▸ EXCERPT TO READ

Appeal of ELIZABETH AVERSA, on behalf of her son MICHAEL, from action of the Board of Education of the Jericho Union Free School District regarding residency.

Decision No. 15,936

(June 29, 2009)

Law Office of Richard L. Reers, P.C., attorneys for petitioner, Richard L. Reers, Esq., of counsel

Ingerman Smith L.L.P., attorneys for respondent, Noah Walker, Esq., of counsel

MILLS, Commissioner.--Petitioner appeals the determination of the Board of Education of the Jericho Union Free School District (“respondent”) that her son, Michael, is not a district resident.  The appeal must be dismissed.

In 2004, petitioner resided in respondent’s district and her children attended respondent’s schools.  In April 2005, petitioner purchased a new home located on Fox Lane, in Jericho, New York (“property”).  Prior to purchasing the property, petitioner allegedly conferred with a district employee to confirm that the property was in respondent’s district and was assured that it was.  Real estate agents also represented to petitioner that the property was located within respondent’s district.

In May 2005, petitioner completed a school district designation form and designated respondent’s district as the district in which her children would attend.  Petitioner’s children continued their education in respondent’s district and the Syosset Central School District (“Syosset”) remitted payment to respondent accordingly.

▸ RECORDS
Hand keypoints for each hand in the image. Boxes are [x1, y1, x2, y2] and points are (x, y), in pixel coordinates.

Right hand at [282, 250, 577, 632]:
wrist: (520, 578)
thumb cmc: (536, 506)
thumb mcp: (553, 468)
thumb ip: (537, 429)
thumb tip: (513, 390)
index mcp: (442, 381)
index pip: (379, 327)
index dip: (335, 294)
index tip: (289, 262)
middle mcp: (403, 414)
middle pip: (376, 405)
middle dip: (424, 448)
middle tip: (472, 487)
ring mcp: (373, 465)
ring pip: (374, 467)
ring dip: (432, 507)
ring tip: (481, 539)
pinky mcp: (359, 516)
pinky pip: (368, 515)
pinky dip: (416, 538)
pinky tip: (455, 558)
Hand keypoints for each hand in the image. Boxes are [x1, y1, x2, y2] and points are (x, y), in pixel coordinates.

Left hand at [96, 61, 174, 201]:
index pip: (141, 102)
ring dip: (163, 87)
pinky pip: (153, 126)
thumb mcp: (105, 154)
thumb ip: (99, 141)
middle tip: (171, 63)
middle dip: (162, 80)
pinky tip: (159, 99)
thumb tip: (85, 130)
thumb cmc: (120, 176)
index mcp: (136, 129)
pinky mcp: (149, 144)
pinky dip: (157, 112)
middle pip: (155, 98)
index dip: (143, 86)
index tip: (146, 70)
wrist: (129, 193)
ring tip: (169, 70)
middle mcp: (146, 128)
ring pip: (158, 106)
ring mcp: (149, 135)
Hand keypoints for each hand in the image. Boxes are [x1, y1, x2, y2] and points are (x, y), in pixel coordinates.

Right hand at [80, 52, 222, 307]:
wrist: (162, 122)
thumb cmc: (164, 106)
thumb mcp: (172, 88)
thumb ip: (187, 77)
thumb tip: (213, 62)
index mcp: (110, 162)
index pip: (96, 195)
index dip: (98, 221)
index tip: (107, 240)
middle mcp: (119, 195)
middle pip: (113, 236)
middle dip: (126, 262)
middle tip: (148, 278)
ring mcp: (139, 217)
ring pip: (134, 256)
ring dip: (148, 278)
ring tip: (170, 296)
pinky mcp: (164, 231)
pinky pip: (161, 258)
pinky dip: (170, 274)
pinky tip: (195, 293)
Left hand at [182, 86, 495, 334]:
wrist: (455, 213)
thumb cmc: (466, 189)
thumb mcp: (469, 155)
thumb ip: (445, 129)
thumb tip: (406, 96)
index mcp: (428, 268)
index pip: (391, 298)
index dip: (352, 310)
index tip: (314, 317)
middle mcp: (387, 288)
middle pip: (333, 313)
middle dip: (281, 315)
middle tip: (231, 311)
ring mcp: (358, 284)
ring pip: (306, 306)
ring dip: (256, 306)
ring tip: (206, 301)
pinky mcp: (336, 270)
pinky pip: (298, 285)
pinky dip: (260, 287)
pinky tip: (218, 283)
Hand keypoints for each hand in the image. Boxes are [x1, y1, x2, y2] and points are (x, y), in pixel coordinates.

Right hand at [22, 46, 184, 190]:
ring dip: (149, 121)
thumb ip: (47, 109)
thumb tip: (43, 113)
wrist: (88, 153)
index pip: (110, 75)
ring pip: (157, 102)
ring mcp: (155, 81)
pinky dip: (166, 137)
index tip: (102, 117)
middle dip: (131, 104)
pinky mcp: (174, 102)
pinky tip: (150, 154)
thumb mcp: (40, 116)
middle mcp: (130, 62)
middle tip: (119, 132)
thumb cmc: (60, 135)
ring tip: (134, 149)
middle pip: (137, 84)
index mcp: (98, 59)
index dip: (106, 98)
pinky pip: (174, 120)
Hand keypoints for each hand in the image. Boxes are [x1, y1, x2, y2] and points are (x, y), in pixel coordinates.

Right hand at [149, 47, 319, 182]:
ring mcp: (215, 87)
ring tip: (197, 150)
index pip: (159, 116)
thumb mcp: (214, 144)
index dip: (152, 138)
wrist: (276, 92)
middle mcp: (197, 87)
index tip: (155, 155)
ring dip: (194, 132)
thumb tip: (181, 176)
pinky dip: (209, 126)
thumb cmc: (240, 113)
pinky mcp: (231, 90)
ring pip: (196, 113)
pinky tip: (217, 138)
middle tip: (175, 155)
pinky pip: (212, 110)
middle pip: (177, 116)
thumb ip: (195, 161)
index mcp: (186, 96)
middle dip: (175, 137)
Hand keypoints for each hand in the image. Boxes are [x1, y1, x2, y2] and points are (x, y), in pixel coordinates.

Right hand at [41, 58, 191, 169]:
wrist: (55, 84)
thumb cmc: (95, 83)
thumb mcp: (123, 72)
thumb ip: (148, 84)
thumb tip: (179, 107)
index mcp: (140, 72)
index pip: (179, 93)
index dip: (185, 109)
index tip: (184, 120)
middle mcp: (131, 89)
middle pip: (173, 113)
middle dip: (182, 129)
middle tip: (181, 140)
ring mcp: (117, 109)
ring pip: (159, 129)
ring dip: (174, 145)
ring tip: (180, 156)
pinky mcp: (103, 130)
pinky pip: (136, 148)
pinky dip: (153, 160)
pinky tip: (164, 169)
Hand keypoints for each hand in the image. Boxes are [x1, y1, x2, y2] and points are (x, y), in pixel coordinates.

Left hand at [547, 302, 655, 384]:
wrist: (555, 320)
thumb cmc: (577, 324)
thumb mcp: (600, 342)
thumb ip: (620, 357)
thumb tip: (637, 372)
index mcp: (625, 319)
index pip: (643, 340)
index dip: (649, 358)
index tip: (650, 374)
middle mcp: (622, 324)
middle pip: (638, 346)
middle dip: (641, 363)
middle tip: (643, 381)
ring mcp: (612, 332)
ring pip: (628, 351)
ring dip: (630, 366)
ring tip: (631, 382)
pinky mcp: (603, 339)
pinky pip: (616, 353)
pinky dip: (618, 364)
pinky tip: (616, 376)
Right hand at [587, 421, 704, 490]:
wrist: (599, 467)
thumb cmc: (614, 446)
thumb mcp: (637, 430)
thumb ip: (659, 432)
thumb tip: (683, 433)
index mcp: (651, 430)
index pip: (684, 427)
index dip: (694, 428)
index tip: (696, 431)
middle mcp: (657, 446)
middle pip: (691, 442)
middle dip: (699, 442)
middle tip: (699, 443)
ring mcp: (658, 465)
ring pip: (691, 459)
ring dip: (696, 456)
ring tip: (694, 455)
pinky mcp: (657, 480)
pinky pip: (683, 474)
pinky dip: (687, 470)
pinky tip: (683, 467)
==
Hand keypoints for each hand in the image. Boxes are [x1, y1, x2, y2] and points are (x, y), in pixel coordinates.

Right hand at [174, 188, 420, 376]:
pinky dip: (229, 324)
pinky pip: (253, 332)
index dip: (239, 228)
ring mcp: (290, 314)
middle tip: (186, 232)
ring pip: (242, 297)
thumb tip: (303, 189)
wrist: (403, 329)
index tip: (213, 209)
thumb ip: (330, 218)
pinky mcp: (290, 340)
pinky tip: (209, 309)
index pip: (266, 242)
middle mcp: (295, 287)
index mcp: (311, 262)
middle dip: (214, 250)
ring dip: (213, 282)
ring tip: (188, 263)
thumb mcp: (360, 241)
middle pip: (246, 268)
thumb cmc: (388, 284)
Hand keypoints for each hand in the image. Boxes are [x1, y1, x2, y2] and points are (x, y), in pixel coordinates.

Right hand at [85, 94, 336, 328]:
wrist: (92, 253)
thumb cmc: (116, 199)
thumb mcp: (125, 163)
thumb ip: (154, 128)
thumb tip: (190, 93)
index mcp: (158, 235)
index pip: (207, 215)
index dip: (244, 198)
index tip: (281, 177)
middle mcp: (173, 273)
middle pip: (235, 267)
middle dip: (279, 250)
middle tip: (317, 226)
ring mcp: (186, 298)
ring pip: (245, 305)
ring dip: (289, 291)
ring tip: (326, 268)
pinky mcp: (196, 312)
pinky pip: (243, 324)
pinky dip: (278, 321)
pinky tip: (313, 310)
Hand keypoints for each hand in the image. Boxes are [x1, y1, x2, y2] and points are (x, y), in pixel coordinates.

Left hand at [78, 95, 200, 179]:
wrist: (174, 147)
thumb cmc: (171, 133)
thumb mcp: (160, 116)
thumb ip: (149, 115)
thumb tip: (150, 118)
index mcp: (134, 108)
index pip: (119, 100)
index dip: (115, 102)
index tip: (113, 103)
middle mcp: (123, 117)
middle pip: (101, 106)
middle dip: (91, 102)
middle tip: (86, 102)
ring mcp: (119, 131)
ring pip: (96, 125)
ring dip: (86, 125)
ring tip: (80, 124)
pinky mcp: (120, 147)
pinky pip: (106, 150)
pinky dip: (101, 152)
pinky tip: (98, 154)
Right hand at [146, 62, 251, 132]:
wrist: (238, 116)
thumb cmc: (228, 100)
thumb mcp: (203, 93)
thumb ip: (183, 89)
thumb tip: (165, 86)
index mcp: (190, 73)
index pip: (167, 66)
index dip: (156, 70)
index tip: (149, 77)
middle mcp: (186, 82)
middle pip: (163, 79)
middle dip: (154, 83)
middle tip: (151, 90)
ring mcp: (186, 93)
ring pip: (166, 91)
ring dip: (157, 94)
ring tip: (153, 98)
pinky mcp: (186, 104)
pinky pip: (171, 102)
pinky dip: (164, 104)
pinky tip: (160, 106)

▸ REQUIRED ACTIONS
• 1. In the residency appeal decision, in what month and year did petitioner buy the home on Fox Lane?
• 2. Please write out everything in the residency appeal decision from "In May 2005, petitioner" down to "to respondent accordingly.", swapping "payment" for "tuition".

▸ RESULTS
• 1. April 2005.

• 2.
In May 2005, petitioner completed a school district designation form and designated respondent’s district as the district in which her children would attend.  Petitioner’s children continued their education in respondent’s district and the Syosset Central School District (“Syosset”) remitted tuition to respondent accordingly.